Martha Quest (1952)Martha Quest (1957)
She only felt resentful that her father was ill … (152)Seule l’agitait, à cet instant, la crainte dans laquelle la plongeait l’état de santé de son père … (201)
Her resentment […] had been not so much dulled as pushed away into that part of herself she acknowledged to be the true one. (183)Omission (223)
Each kiss was a small ceremony of hatred (192)Omission (229)
What?’ she exclaimed indignantly. She felt furious. She suppressed that too. (267)― Quoi ? s’écria-t-elle effarée. Omission (303)

In the second entry of the above table, we can see that the particular part of the passage in which Martha experiences resentment is omitted. In another example, the word “resentful” (95) is attenuated in French to become “contrariée” (upset) (118). Finally, when Martha resents her father for being ill as “it might be used against her as an emotional argument”, her resentment is turned into “crainte” (fear, concern) in French, which is a completely different feeling. Martha’s resentment at her father being ill does not fit into societal expectations of the time for a girl’s proper behaviour. Worry or fear are feelings that would have been considered more acceptable.

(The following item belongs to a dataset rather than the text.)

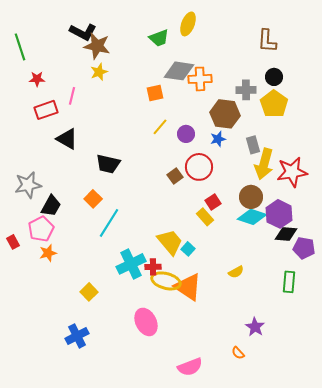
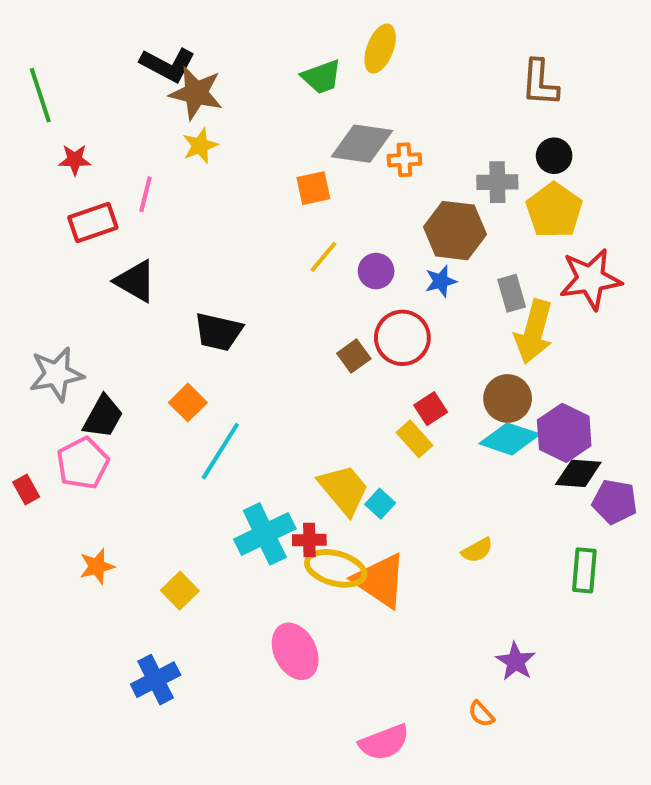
orange cross: (200, 79) -> (404, 160), size x0.7
red star: (292, 172) -> (590, 279), moved
orange star: (48, 253) -> (97, 566), moved

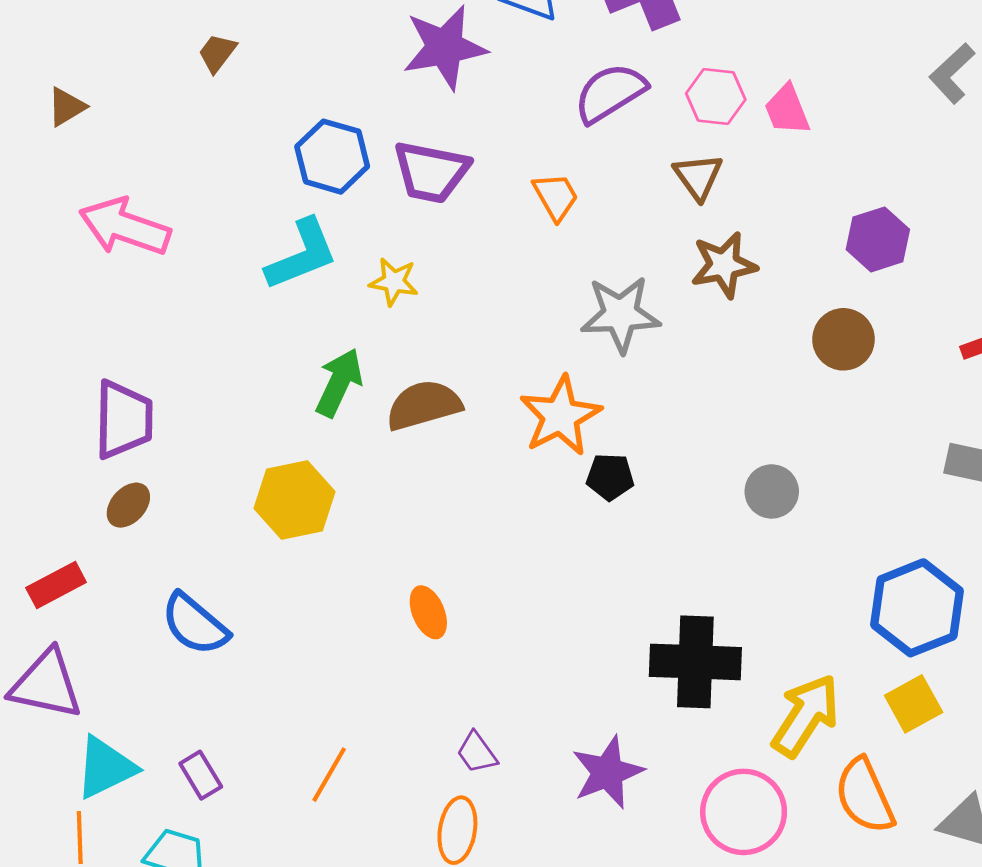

Hatred and fury are also feelings which are either omitted or attenuated in the 1957 translation (Table 2, entries 3 and 4).

All the changes discussed above make Martha appear more proper in the French translation and they decrease her agency. These are not isolated example, but an overall pattern which paints a very different portrait of Martha compared to the original. Martha Quest was retranslated into French in 1978 by Marianne Véron. In this new translation, Martha’s inner thoughts are restored, thus giving a more accurate picture of her state of mind.

Dr Mélina Delmas, University of Birmingham


Bibliography:

Abel, E., Hirsch, M. and Langland, E. (1983) The Voyage In: Fictions of Female Development. Hanover, N.H.; London: University Press of New England.

Butler, J. (1990) Gender trouble: feminism and the subversion of identity. New York: Routledge.

Goodman, C. (1983) ‘The Lost Brother, the Twin: Women Novelists and the Male-Female Double Bildungsroman’, NOVEL: A Forum on Fiction, 17(1), pp. 28–43.

Greene, G. (1991) Changing the Story: Feminist Fiction and the Tradition. Bloomington and Indianapolis: Indiana University Press.

Labovitz, E. K. (1988) The Myth of the Heroine: The Female Bildungsroman in the Twentieth Century: Dorothy Richardson, Simone de Beauvoir, Doris Lessing, Christa Wolf. New York: P. Lang.

Marrone, C. (2000) Female Journeys: Autobiographical Expressions by French and Italian Women. Wesport, CT: Greenwood Press.

Rosowski, S. (1983) ‘The Novel of Awakening’, in Abel, E., Hirsch, M., and Langland, E., The Voyage In: Fictions of Female Development. Hanover, N.H.; London: University Press of New England, pp. 49–68.

Stimpson, C. R. (1983) ‘Doris Lessing and the Parables of Growth’, in Abel, E., Hirsch, M., and Langland, E., The Voyage In: Fictions of Female Development. Hanover, N.H.; London: University Press of New England, pp. 186–205.